101. If an enterprise of a Contracting State carries on business through an independent agent acting in the ordinary course of his business, it should not be taxed in the other Contracting State concerning these business dealings if the agent acts in the ordinary course of his business (see paragraph 83). The activities of such an agent, representing a separate and independent enterprise, should not lead to the conclusion that there is a permanent establishment of the foreign enterprise.
Thus, based on the comments contained in the Model Convention, we believe that the Lithuanian freight forwarder, conducting its regular business activities, cannot be recognized as a permanent establishment of the Company in Lithuania, and such activities of the Company do not lead to the formation of a permanent establishment of the Company in Lithuania.
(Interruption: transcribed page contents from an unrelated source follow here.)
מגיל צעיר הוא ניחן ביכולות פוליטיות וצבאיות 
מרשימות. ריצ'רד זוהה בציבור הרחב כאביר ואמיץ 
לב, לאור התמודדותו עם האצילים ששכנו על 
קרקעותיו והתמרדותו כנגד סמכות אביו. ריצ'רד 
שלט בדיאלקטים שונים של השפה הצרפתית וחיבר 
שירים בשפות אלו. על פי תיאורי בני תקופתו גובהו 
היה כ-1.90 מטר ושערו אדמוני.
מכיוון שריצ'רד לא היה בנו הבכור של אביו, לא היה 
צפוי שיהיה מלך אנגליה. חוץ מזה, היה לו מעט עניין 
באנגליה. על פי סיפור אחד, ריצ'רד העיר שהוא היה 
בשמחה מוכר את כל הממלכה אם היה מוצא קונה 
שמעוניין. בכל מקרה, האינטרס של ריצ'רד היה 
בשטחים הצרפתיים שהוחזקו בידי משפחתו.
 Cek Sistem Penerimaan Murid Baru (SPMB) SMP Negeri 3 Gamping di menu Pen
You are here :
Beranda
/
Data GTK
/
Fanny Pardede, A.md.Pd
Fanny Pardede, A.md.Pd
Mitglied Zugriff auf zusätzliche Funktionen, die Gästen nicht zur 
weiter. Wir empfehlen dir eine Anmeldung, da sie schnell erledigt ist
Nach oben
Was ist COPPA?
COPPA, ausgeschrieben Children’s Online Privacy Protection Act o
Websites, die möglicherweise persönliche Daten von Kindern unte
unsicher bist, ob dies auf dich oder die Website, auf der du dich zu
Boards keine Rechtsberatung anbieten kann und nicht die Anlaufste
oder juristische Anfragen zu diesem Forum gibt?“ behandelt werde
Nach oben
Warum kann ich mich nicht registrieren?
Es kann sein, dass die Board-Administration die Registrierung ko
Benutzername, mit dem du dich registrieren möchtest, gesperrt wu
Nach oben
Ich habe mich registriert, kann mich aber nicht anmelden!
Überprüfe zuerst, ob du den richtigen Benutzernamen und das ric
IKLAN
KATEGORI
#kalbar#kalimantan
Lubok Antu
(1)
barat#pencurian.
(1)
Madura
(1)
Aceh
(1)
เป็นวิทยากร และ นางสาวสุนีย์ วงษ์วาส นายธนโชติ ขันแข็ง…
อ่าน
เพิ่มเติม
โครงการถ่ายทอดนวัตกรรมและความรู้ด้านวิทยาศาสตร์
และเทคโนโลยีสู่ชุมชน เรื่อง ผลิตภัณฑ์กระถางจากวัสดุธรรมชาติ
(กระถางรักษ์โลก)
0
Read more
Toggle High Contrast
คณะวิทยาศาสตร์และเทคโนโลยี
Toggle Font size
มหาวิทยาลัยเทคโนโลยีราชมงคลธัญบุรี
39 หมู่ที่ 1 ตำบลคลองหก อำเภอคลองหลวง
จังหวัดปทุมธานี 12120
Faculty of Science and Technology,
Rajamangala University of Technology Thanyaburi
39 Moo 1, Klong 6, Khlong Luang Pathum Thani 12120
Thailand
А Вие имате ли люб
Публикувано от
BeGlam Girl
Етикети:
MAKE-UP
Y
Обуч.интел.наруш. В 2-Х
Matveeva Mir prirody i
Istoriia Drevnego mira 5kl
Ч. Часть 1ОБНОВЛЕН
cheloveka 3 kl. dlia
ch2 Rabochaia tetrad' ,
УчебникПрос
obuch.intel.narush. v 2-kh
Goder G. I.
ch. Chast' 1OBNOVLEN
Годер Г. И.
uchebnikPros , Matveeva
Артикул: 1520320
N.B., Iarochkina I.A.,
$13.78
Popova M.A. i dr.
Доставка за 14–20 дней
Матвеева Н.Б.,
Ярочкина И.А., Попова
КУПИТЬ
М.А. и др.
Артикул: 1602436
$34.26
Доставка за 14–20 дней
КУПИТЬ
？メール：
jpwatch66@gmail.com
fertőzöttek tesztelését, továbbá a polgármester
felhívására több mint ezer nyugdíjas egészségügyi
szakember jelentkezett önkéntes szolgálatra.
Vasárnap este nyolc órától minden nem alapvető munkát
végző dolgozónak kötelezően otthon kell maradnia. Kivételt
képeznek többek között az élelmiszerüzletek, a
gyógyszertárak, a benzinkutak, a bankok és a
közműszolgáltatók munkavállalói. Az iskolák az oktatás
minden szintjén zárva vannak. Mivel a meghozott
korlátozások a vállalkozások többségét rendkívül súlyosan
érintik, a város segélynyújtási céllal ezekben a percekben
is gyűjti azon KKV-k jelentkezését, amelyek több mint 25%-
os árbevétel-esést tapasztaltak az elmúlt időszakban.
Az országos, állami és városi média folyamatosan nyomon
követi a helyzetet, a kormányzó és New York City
According to Paragraph 1 of Article 7 of the Convention,
the profits of an enterprise of a Contracting State shall be taxable only in that State unless the enterprise carries on or has carried on business in the other Contracting State through a permanent establishment situated therein. If the enterprise carries on business as mentioned above, the profits of the enterprise may be taxed in the other State but only to the extent that they are attributable to that permanent establishment.
Therefore, the Company's income is taxable only within the territory of the Republic of Kazakhstan.